Welcome to public attitudes in this year of Mother Earth, circa late 2009. As the US and other nations prepare for a global summit on climate change in Copenhagen, Denmark, Dec. 7-18, the biggest problem facing delegates may not be all the political differences between rich nations and poor, between developed countries and developing ones, between big smokestack nations and lesser ones.

It might be waning public attitudes about climate change worldwide.

True, people in most countries believe there is some kind of problem with Earth's thermostat. Gone are the days when many people thought global warming was the delusion of a few Cassandra greenies who lived in recycled rubber-tire houses, their Priuses parked out front.

Instead, the questions today usually revolve more around: Just how bad is the problem and how far should nations go in trying to curb it? On those issues, consensus is elusive, as will likely be evidenced over the next 10 days in Copenhagen, where getting all the nations to sign on to a new protocol seems dead even before the summit begins.

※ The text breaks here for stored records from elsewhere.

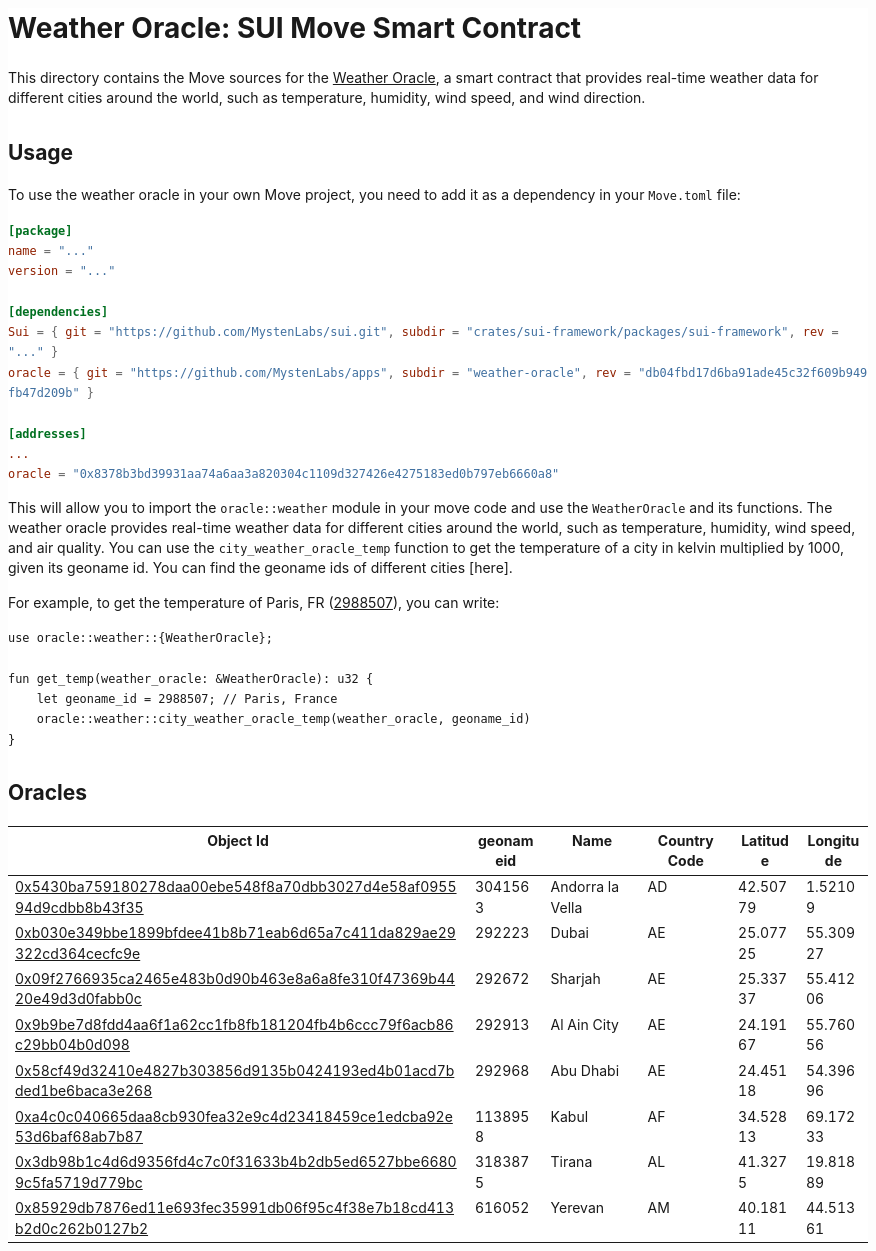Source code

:# Weather Oracle: SUI Move Smart Contract

This directory contains the Move sources for the [Weather Oracle](https://suiexplorer.com/object/0x8a61e975537193d5a3257af8f5eee4703e426b94e54a2ce6a4df79c5e17270d4), a smart contract that provides real-time weather data for different cities around the world, such as temperature, humidity, wind speed, and wind direction.

## Usage

To use the weather oracle in your own Move project, you need to add it as a dependency in your `Move.toml` file:

```toml
[package]
name = "..."
version = "..."

[dependencies]
Sui = { git = "https://github.com/MystenLabs/sui.git", subdir = "crates/sui-framework/packages/sui-framework", rev = "..." }
oracle = { git = "https://github.com/MystenLabs/apps", subdir = "weather-oracle", rev = "db04fbd17d6ba91ade45c32f609b949fb47d209b" }

[addresses]
...
oracle = "0x8378b3bd39931aa74a6aa3a820304c1109d327426e4275183ed0b797eb6660a8"
```

This will allow you to import the `oracle::weather` module in your move code and use the `WeatherOracle` and its functions. The weather oracle provides real-time weather data for different cities around the world, such as temperature, humidity, wind speed, and air quality. You can use the `city_weather_oracle_temp` function to get the temperature of a city in kelvin multiplied by 1000, given its geoname id. You can find the geoname ids of different cities [here].

For example, to get the temperature of Paris, FR ([2988507](https://suiexplorer.com/object/0x0180c2a6b445194a34b4515340a6f407d1c942a30b16d35a4cca38d61b420ae5)), you can write:

```move
use oracle::weather::{WeatherOracle};

fun get_temp(weather_oracle: &WeatherOracle): u32 {
    let geoname_id = 2988507; // Paris, France
    oracle::weather::city_weather_oracle_temp(weather_oracle, geoname_id)
}
```

## Oracles

| Object Id                                                                                                                                                               | geonameid | Name                                 | Country Code | Latitude  | Longitude  |
| ----------------------------------------------------------------------------------------------------------------------------------------------------------------------- | --------- | ------------------------------------ | ------------ | --------- | ---------- |
| [0x5430ba759180278daa00ebe548f8a70dbb3027d4e58af095594d9cdbb8b43f35](https://suiexplorer.com/object/0x5430ba759180278daa00ebe548f8a70dbb3027d4e58af095594d9cdbb8b43f35) | 3041563   | Andorra la Vella                     | AD           | 42.50779  | 1.52109    |
| [0xb030e349bbe1899bfdee41b8b71eab6d65a7c411da829ae29322cd364cecfc9e](https://suiexplorer.com/object/0xb030e349bbe1899bfdee41b8b71eab6d65a7c411da829ae29322cd364cecfc9e) | 292223    | Dubai                                | AE           | 25.07725  | 55.30927   |
| [0x09f2766935ca2465e483b0d90b463e8a6a8fe310f47369b4420e49d3d0fabb0c](https://suiexplorer.com/object/0x09f2766935ca2465e483b0d90b463e8a6a8fe310f47369b4420e49d3d0fabb0c) | 292672    | Sharjah                              | AE           | 25.33737  | 55.41206   |
| [0x9b9be7d8fdd4aa6f1a62cc1fb8fb181204fb4b6ccc79f6acb86c29bb04b0d098](https://suiexplorer.com/object/0x9b9be7d8fdd4aa6f1a62cc1fb8fb181204fb4b6ccc79f6acb86c29bb04b0d098) | 292913    | Al Ain City                          | AE           | 24.19167  | 55.76056   |
| [0x58cf49d32410e4827b303856d9135b0424193ed4b01acd7bded1be6baca3e268](https://suiexplorer.com/object/0x58cf49d32410e4827b303856d9135b0424193ed4b01acd7bded1be6baca3e268) | 292968    | Abu Dhabi                            | AE           | 24.45118  | 54.39696   |
| [0xa4c0c040665daa8cb930fea32e9c4d23418459ce1edcba92e53d6baf68ab7b87](https://suiexplorer.com/object/0xa4c0c040665daa8cb930fea32e9c4d23418459ce1edcba92e53d6baf68ab7b87) | 1138958   | Kabul                                | AF           | 34.52813  | 69.17233   |
| [0x3db98b1c4d6d9356fd4c7c0f31633b4b2db5ed6527bbe66809c5fa5719d779bc](https://suiexplorer.com/object/0x3db98b1c4d6d9356fd4c7c0f31633b4b2db5ed6527bbe66809c5fa5719d779bc) | 3183875   | Tirana                               | AL           | 41.3275   | 19.81889   |
| [0x85929db7876ed11e693fec35991db06f95c4f38e7b18cd413b2d0c262b0127b2](https://suiexplorer.com/object/0x85929db7876ed11e693fec35991db06f95c4f38e7b18cd413b2d0c262b0127b2) | 616052    | Yerevan                              | AM           | 40.18111  | 44.51361   |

All this is why public attitudes about the problem are so important. Scientists continue to amass evidence showing that global warming is one of the most pressing problems to ever confront humankind. Former Vice President Al Gore, in his latest book timed exquisitely for Copenhagen and commercial success, argues that climate change is more than an environmental pandemic: It's a profound moral issue that this generation has a sacred obligation to solve for succeeding ones.

If the disparate nations of the world are ever going to unite on a solution, it may require a nudge from the public. Or even a swift kick with a pair of eco-friendly boots. Yet the question underneath persists: How do you keep the world engaged in a problem that will unfold over decades and even centuries?

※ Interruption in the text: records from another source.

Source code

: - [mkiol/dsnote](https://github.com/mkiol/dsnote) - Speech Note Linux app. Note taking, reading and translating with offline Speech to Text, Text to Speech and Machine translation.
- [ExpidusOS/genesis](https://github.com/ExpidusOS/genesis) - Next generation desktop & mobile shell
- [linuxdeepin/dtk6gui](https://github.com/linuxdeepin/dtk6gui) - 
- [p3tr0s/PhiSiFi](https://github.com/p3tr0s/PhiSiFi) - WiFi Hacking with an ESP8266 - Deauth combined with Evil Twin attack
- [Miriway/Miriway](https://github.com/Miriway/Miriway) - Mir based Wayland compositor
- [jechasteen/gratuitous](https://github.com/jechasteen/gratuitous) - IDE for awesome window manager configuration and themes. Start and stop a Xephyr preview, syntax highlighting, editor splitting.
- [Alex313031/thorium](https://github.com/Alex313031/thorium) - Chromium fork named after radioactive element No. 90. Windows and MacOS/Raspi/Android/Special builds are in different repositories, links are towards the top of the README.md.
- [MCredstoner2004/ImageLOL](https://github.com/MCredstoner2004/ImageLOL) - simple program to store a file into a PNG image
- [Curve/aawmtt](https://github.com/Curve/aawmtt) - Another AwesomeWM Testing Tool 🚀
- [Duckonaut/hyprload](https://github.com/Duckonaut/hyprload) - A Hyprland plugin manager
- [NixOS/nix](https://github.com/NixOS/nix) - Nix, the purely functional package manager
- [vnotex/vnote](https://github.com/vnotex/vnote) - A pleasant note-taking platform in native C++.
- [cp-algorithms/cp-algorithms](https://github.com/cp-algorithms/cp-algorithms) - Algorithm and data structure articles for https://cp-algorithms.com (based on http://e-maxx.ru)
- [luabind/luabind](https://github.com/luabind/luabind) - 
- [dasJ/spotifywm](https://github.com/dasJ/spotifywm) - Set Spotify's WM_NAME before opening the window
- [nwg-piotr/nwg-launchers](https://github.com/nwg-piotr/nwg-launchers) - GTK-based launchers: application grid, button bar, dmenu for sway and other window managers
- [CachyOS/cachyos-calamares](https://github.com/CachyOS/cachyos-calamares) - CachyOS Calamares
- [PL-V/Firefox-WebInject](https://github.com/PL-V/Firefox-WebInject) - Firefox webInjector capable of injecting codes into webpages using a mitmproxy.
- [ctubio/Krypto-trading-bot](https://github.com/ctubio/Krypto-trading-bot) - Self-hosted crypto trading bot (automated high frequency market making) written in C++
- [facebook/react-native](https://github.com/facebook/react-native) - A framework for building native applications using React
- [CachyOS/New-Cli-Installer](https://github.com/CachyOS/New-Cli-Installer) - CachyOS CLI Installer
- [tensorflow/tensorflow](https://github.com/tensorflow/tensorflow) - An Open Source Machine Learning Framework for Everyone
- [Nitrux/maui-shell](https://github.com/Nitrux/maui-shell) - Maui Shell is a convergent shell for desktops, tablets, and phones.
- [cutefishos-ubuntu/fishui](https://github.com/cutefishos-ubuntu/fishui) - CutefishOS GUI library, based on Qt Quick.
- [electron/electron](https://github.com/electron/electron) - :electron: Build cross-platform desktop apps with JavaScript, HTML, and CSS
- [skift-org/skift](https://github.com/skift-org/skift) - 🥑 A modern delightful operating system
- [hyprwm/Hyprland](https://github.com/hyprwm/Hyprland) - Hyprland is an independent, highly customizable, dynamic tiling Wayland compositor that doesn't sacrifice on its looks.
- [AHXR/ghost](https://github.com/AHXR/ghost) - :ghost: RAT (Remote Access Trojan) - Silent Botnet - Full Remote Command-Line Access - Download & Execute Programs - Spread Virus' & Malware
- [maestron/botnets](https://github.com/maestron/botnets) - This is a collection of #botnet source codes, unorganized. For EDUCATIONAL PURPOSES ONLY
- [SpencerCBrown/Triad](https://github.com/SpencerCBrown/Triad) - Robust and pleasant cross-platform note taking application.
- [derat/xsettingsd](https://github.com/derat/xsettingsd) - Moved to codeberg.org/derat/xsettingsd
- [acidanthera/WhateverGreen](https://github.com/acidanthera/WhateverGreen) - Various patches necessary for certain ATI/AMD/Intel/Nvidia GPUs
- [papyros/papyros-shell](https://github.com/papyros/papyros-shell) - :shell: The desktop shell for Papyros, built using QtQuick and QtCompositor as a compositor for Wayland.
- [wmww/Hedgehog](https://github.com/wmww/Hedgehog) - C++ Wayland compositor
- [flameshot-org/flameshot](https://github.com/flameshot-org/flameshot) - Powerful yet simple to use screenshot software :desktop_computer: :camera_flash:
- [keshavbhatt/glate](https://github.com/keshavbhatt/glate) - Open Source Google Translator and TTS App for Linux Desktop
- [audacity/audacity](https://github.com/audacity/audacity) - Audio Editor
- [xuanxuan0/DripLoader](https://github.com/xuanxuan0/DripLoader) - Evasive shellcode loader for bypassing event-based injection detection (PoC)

JIA JIFENG, A FURNITURE SALESMAN IN BEIJING, doesn’t need to wait for a calved iceberg to float down from the top of the earth to know global warming is something to take seriously. He has watched as typhoons, floods, and droughts have brought home the reality that something different is going on with the weather. “The climate is very closely related to our lives,” he says. “We get extreme weather much more frequently than before.”

In China, the world's leading emitter of greenhouse gases, people increasingly worry about the proper balance between two intertwined forces – a healthy economy and a healthy environment. Zhang Lianchao, wrapped up against an unseasonable snowstorm in Beijing, is one of them.